Subsequent games kept the designs pioneered by Katsumi Masaru and crafted by Otl Aicher, modifying bits here and there — the Moscow 1980 pictograms are bulkier, the 1984 Los Angeles pictograms look more like marionettes, with thick lines representing limbs and thin lines equipment. The pictograms used in the 1992 French games are painted by hand and inspired by the star-shaped mascot. Spain’s 1992 summer games use more stylized brush stroke-focused shapes. They’re all uniquely effective interpretations of Katsumi Masaru and Otl Aicher’s original creations.

But the real interesting iterations start in 1994, at the first stagger-scheduled Winter Olympics held in Lillehammer, Norway. These pictograms deviate from the neat, geometric design crafted by Aicher. Their entire vibe is rudimentary and primitive; they look like cave paintings. And they’re supposed to. Designer Sarah E. Rosenbaum and the Norwegian Designgruppen ‘94 modeled their pictograms after prehistoric Norwegian rock art, in particular one image of a man on skis inscribed by an early human over 4,000 years ago.

pictogram olympic games 1994 lillehammer
Lillehammer 1994 (Image: olympic-museum.de)

The 1996 Atlanta Summer Olympics give the pictograms a more human shape, complete with butts. Another return to Japan in 1998 for the Nagano Winter Olympics introduces us to body positive full-figured ghosts. They’re fine.

Sydney’s 2000 games take a note from Lillehammer. To make the pictograms distinctly Australian, each makes use of a boomerang motif, some more shoehorned-in than others. 

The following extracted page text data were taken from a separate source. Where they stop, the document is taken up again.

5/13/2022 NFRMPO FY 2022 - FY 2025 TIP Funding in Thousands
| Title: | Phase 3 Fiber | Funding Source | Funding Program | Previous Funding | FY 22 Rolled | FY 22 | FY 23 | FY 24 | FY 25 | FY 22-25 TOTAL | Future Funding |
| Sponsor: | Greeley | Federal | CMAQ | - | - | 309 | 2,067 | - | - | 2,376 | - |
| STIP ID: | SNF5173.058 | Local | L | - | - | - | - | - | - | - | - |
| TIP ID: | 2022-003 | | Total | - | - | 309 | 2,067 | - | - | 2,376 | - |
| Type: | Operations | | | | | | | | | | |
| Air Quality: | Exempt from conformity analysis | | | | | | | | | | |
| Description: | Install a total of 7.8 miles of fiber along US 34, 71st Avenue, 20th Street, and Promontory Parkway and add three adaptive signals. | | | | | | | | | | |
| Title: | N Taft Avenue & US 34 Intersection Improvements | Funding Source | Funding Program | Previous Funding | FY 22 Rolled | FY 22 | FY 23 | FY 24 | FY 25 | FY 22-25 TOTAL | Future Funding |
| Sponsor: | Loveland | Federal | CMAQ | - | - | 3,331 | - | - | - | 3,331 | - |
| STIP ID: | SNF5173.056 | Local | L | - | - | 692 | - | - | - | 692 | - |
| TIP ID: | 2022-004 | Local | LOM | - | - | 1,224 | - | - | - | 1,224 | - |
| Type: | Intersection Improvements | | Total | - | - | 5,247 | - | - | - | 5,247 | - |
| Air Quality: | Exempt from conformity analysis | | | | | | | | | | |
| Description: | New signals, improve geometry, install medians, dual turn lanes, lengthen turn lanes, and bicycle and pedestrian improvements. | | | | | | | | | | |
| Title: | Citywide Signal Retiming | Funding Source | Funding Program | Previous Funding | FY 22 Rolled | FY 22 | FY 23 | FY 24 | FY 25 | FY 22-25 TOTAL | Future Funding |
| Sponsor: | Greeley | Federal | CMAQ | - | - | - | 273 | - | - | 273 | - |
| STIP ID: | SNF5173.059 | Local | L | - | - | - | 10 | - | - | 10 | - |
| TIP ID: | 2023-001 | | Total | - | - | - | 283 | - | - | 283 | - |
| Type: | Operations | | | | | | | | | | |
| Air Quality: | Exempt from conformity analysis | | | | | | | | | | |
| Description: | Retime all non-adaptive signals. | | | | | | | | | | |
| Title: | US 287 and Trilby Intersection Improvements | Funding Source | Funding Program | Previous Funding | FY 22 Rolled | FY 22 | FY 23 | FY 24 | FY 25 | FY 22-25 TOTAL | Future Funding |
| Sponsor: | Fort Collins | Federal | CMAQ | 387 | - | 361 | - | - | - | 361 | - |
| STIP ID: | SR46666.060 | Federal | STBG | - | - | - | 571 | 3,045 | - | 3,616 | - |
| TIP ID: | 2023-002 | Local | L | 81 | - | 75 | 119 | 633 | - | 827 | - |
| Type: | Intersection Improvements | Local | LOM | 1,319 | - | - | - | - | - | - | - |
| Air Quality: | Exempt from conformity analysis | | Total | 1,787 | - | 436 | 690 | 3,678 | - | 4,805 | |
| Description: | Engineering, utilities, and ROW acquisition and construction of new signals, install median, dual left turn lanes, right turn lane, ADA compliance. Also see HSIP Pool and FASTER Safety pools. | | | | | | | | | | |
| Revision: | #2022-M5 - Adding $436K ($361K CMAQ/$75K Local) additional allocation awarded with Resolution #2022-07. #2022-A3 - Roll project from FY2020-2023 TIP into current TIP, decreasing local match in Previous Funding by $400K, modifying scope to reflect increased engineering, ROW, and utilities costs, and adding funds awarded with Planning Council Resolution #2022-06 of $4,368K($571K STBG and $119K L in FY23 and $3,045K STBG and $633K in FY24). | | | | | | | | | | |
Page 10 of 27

olympic pictogramme 2000 Sydney
Sydney 2000 (Image: olympic-museum.de)

We take a break for another weird, unspecific American rendition of the pictographs for the Salt Lake City Winter Olympics in 2002, but after that we’re back on our A game in Athens. The 2004 Summer Games pictograms evoke the look and feel of ancient Greek pottery while, again, maintaining their signature simplicity.

The Beijing 2008 pictograms take their form from imagery created by bronze seals in ancient China. Pyeongchang 2018’s images use forms found in the Hangul Korean alphabet as a starting place, completing the pictorial language goals of Aicher and the Neuraths.

This year’s pictograms, like the choreographed performance that enshrined them and opened the show, evoke the memory of the Tokyo of 57 years ago and commemorate a family of images that set design precedents still shaping the visual face of the games more than five decades later.